How to validate internationalized domain names

advertisements

I want to validate the domain url in php which may be in internationalized domain name format like in greek domain name= http://παράδειγμα.δοκιμή Is their any way to validate it using regular expression?


This are idn domains, i would first convert it to the puny code version and validate the domains then.

But if you realy like to validate an by regex

<?php

$domain = 'παράδειγμα.gr';
$regex = '#^([\w-]+://?|www[\.])?([^\-\s\,\;\:\+\/\\\?\^\`\=\&\%\"\'\*\#\<\>]*)\.[a-z]{2,7}$#';
if (preg_match($regex, $domain)) {
    echo "VALID";
}

But this you let you run in false possitives, because it is realy complex to validate an idn domain i tryed to validate that no invalid chars are within, but the list is NOT complete.

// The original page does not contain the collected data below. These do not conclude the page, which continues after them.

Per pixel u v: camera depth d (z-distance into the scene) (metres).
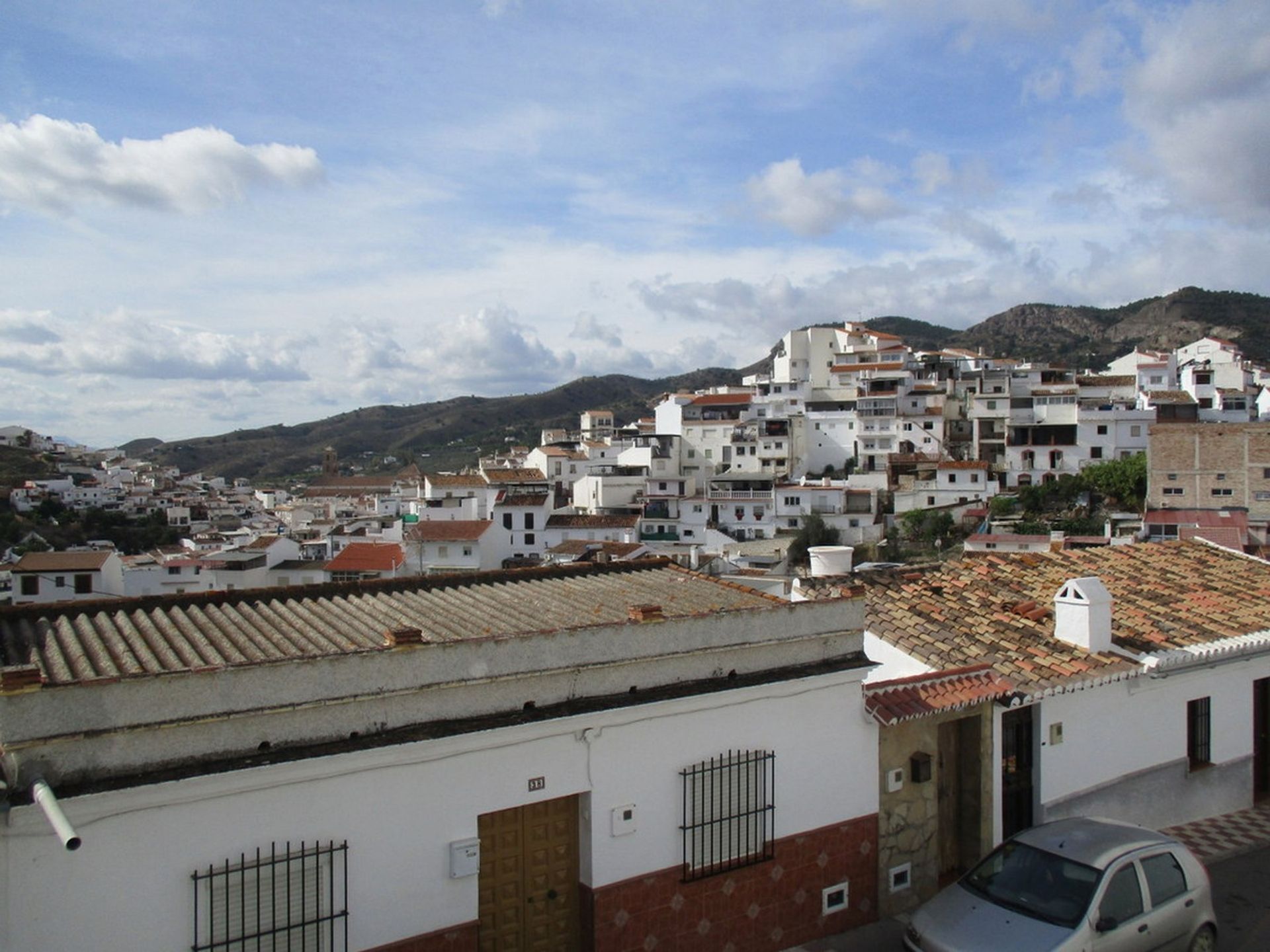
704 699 11.03
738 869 11.42
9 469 135.88
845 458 90.88
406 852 9.17
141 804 7.82
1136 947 10.10
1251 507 60.00
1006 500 73.94
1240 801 16.73
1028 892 10.45
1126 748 15.12
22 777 7.41
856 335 105.00
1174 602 18.06
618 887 10.55
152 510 122.31
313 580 67.31
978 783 13.62
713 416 98.88
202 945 8.16
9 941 7.32
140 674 7.90
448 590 13.29
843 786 12.40
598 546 68.25
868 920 12.62
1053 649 15.07
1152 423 73.25
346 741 8.84
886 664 15.42
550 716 9.91
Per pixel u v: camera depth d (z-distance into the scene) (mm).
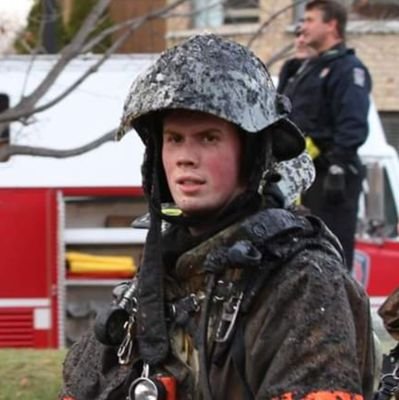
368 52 30734
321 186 12719
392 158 17219
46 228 15227
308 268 4102
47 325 15250
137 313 4305
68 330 15438
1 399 10578
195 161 4195
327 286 4070
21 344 15227
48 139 15320
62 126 15391
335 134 12688
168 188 4449
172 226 4367
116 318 4367
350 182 12742
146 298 4289
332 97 12703
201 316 4188
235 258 4078
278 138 4359
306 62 12938
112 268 15422
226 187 4227
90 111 15492
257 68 4219
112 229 15422
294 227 4188
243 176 4273
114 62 15617
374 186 17016
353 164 12719
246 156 4262
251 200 4266
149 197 4344
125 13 16859
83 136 15391
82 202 15367
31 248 15227
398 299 6121
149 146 4406
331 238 4293
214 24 22703
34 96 12391
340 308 4047
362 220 16859
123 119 4273
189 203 4203
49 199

Better convert bevore to punny code

$regex = '#^([\w-]+://?|www[\.])?[a-z0-9]+[a-z0-9\-\.]*[a-z0-9]+\.[a-z]{2,7}$#';
if (preg_match($regex, idn_to_ascii($domain))) {
    echo "VALID";
}

And if you additional want to test if the domain could be resolved try:

$regex = '#^([\w-]+://?|www[\.])?[a-z0-9]+[a-z0-9\-\.]*[a-z0-9]+\.[a-z]{2,7}$#';
$punny_domain = idn_to_ascii($domain);
if (preg_match($regex, $punny_domain)) {
    if (gethostbyname($punny_domain) != $punny_domain) {
        echo "VALID";
    }
}